TASK GOAL =>
Repeat each entry in full, exactly.

Extracted page text data:

----------------------------------------

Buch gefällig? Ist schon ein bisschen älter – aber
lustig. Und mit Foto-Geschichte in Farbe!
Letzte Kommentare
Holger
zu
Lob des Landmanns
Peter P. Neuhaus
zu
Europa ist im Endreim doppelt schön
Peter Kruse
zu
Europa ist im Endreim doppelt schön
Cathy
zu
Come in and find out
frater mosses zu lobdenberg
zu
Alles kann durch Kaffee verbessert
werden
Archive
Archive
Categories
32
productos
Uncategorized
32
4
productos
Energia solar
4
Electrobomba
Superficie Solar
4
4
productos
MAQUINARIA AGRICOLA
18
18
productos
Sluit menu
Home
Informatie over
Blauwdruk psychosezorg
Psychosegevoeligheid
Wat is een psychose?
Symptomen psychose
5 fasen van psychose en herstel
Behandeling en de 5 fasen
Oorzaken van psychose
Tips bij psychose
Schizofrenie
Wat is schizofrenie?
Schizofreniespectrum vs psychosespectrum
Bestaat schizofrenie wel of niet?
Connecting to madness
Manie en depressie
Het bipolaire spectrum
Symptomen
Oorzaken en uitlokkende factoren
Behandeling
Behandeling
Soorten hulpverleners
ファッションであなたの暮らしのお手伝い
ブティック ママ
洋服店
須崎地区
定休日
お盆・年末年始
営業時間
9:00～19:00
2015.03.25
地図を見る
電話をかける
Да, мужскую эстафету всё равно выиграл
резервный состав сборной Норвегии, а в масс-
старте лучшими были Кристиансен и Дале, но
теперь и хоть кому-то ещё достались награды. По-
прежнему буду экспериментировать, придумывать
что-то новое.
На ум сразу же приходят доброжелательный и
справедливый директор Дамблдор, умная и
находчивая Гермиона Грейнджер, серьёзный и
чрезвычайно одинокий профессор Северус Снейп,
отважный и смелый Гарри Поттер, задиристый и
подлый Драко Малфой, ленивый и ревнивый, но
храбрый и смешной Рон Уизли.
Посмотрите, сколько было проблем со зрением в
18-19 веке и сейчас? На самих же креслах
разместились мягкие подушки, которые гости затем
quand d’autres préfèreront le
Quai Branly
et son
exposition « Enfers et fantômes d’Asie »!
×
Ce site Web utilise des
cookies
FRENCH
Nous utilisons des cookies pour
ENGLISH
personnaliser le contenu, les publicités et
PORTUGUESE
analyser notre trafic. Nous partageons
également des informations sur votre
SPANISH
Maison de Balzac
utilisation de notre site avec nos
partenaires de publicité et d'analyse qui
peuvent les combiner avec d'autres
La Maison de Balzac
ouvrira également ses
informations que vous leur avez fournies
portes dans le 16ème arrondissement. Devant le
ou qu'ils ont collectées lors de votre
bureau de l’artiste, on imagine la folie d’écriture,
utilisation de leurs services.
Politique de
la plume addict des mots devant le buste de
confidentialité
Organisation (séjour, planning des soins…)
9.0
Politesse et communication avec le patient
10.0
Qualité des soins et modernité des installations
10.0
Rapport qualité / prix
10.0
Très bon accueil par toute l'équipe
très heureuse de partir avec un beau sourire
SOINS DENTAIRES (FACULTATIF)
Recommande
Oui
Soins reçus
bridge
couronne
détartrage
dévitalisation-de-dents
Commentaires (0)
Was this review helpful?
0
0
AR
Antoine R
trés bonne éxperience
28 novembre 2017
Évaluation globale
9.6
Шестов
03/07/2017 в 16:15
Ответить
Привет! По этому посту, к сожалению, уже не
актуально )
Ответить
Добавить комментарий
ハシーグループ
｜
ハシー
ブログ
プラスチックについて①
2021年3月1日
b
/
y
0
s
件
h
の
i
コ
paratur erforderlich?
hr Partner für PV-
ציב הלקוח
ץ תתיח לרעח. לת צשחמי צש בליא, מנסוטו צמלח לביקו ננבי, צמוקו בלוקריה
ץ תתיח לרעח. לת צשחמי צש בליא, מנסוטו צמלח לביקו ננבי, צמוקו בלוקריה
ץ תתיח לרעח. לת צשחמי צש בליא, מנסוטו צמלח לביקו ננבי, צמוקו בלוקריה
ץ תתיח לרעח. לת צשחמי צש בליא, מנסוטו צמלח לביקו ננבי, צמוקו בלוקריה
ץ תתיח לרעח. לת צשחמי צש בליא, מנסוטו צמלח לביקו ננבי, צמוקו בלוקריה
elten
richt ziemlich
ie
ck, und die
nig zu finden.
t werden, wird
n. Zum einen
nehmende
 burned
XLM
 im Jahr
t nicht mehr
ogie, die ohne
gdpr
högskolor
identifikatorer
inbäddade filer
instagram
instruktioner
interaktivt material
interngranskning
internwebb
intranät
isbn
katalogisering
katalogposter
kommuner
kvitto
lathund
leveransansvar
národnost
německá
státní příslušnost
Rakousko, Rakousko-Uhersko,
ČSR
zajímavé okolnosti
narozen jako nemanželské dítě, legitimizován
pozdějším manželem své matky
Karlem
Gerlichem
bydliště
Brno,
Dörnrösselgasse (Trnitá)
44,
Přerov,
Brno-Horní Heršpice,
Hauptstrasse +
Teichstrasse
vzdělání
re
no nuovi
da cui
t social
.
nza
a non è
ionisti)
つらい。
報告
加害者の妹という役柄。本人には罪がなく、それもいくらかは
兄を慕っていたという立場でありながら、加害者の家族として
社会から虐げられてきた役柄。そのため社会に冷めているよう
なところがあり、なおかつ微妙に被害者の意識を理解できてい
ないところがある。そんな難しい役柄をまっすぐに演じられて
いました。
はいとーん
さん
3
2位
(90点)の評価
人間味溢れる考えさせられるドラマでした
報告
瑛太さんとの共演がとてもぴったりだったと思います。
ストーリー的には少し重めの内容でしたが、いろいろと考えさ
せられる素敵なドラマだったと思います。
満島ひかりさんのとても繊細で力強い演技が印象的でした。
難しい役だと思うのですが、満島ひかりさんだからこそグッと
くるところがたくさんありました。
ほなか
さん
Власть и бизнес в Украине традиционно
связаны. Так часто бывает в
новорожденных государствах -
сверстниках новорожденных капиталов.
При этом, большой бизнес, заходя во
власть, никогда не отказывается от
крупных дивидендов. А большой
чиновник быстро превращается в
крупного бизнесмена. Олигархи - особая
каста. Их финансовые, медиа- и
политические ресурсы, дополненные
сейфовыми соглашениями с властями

----------------------------------------

ANSWER =>
Buch gefällig? Ist schon ein bisschen älter – aber
lustig. Und mit Foto-Geschichte in Farbe!
Letzte Kommentare
Holger
zu
Lob des Landmanns
Peter P. Neuhaus
zu
Europa ist im Endreim doppelt schön
Peter Kruse
zu
Europa ist im Endreim doppelt schön
Cathy
zu
Come in and find out
frater mosses zu lobdenberg
zu
Alles kann durch Kaffee verbessert
werden
Archive
Archive
Categories
32
productos
Uncategorized
32
4
productos
Energia solar
4
Electrobomba
Superficie Solar
4
4
productos
MAQUINARIA AGRICOLA
18
18
productos
Sluit menu
Home
Informatie over
Blauwdruk psychosezorg
Psychosegevoeligheid
Wat is een psychose?
Symptomen psychose
5 fasen van psychose en herstel
Behandeling en de 5 fasen
Oorzaken van psychose
Tips bij psychose
Schizofrenie
Wat is schizofrenie?
Schizofreniespectrum vs psychosespectrum
Bestaat schizofrenie wel of niet?
Connecting to madness
Manie en depressie
Het bipolaire spectrum
Symptomen
Oorzaken en uitlokkende factoren
Behandeling
Behandeling
Soorten hulpverleners
ファッションであなたの暮らしのお手伝い
ブティック ママ
洋服店
須崎地区
定休日
お盆・年末年始
営業時間
9:00～19:00
2015.03.25
地図を見る
電話をかける
Да, мужскую эстафету всё равно выиграл
резервный состав сборной Норвегии, а в масс-
старте лучшими были Кристиансен и Дале, но
теперь и хоть кому-то ещё достались награды. По-
прежнему буду экспериментировать, придумывать
что-то новое.
На ум сразу же приходят доброжелательный и
справедливый директор Дамблдор, умная и
находчивая Гермиона Грейнджер, серьёзный и
чрезвычайно одинокий профессор Северус Снейп,
отважный и смелый Гарри Поттер, задиристый и
подлый Драко Малфой, ленивый и ревнивый, но
храбрый и смешной Рон Уизли.
Посмотрите, сколько было проблем со зрением в
18-19 веке и сейчас? На самих же креслах
разместились мягкие подушки, которые гости затем
quand d’autres préfèreront le
Quai Branly
et son
exposition « Enfers et fantômes d’Asie »!
×
Ce site Web utilise des
cookies
FRENCH
Nous utilisons des cookies pour
ENGLISH
personnaliser le contenu, les publicités et
PORTUGUESE
analyser notre trafic. Nous partageons
également des informations sur votre
SPANISH
Maison de Balzac
utilisation de notre site avec nos
partenaires de publicité et d'analyse qui
peuvent les combiner avec d'autres
La Maison de Balzac
ouvrira également ses
informations que vous leur avez fournies
portes dans le 16ème arrondissement. Devant le
ou qu'ils ont collectées lors de votre
bureau de l’artiste, on imagine la folie d’écriture,
utilisation de leurs services.
Politique de
la plume addict des mots devant le buste de
confidentialité
Organisation (séjour, planning des soins…)
9.0
Politesse et communication avec le patient
10.0
Qualité des soins et modernité des installations
10.0
Rapport qualité / prix
10.0
Très bon accueil par toute l'équipe
très heureuse de partir avec un beau sourire
SOINS DENTAIRES (FACULTATIF)
Recommande
Oui
Soins reçus
bridge
couronne
détartrage
dévitalisation-de-dents
Commentaires (0)
Was this review helpful?
0
0
AR
Antoine R
trés bonne éxperience
28 novembre 2017
Évaluation globale
9.6
Шестов
03/07/2017 в 16:15
Ответить
Привет! По этому посту, к сожалению, уже не
актуально )
Ответить
Добавить комментарий
ハシーグループ
｜
ハシー
ブログ
プラスチックについて①
2021年3月1日
b
/
y
0
s
件
h
の
i
コ
paratur erforderlich?
hr Partner für PV-
ציב הלקוח
ץ תתיח לרעח. לת צשחמי צש בליא, מנסוטו צמלח לביקו ננבי, צמוקו בלוקריה
ץ תתיח לרעח. לת צשחמי צש בליא, מנסוטו צמלח לביקו ננבי, צמוקו בלוקריה
ץ תתיח לרעח. לת צשחמי צש בליא, מנסוטו צמלח לביקו ננבי, צמוקו בלוקריה
ץ תתיח לרעח. לת צשחמי צש בליא, מנסוטו צמלח לביקו ננבי, צמוקו בלוקריה
ץ תתיח לרעח. לת צשחמי צש בליא, מנסוטו צמלח לביקו ננבי, צמוקו בלוקריה
elten
richt ziemlich
ie
ck, und die
nig zu finden.
t werden, wird
n. Zum einen
nehmende
 burned
XLM
 im Jahr
t nicht mehr
ogie, die ohne
gdpr
högskolor
identifikatorer
inbäddade filer
instagram
instruktioner
interaktivt material
interngranskning
internwebb
intranät
isbn
katalogisering
katalogposter
kommuner
kvitto
lathund
leveransansvar
národnost
německá
státní příslušnost
Rakousko, Rakousko-Uhersko,
ČSR
zajímavé okolnosti
narozen jako nemanželské dítě, legitimizován
pozdějším manželem své matky
Karlem
Gerlichem
bydliště
Brno,
Dörnrösselgasse (Trnitá)
44,
Přerov,
Brno-Horní Heršpice,
Hauptstrasse +
Teichstrasse
vzdělání
re
no nuovi
da cui
t social
.
nza
a non è
ionisti)
つらい。
報告
加害者の妹という役柄。本人には罪がなく、それもいくらかは
兄を慕っていたという立場でありながら、加害者の家族として
社会から虐げられてきた役柄。そのため社会に冷めているよう
なところがあり、なおかつ微妙に被害者の意識を理解できてい
ないところがある。そんな難しい役柄をまっすぐに演じられて
いました。
はいとーん
さん
3
2位
(90点)の評価
人間味溢れる考えさせられるドラマでした
報告
瑛太さんとの共演がとてもぴったりだったと思います。
ストーリー的には少し重めの内容でしたが、いろいろと考えさ
せられる素敵なドラマだったと思います。
満島ひかりさんのとても繊細で力強い演技が印象的でした。
難しい役だと思うのですが、満島ひかりさんだからこそグッと
くるところがたくさんありました。
ほなか
さん
Власть и бизнес в Украине традиционно
связаны. Так часто бывает в
новорожденных государствах -
сверстниках новорожденных капиталов.
При этом, большой бизнес, заходя во
власть, никогда не отказывается от
крупных дивидендов. А большой
чиновник быстро превращается в
крупного бизнесмена. Олигархи - особая
каста. Их финансовые, медиа- и
политические ресурсы, дополненные
сейфовыми соглашениями с властями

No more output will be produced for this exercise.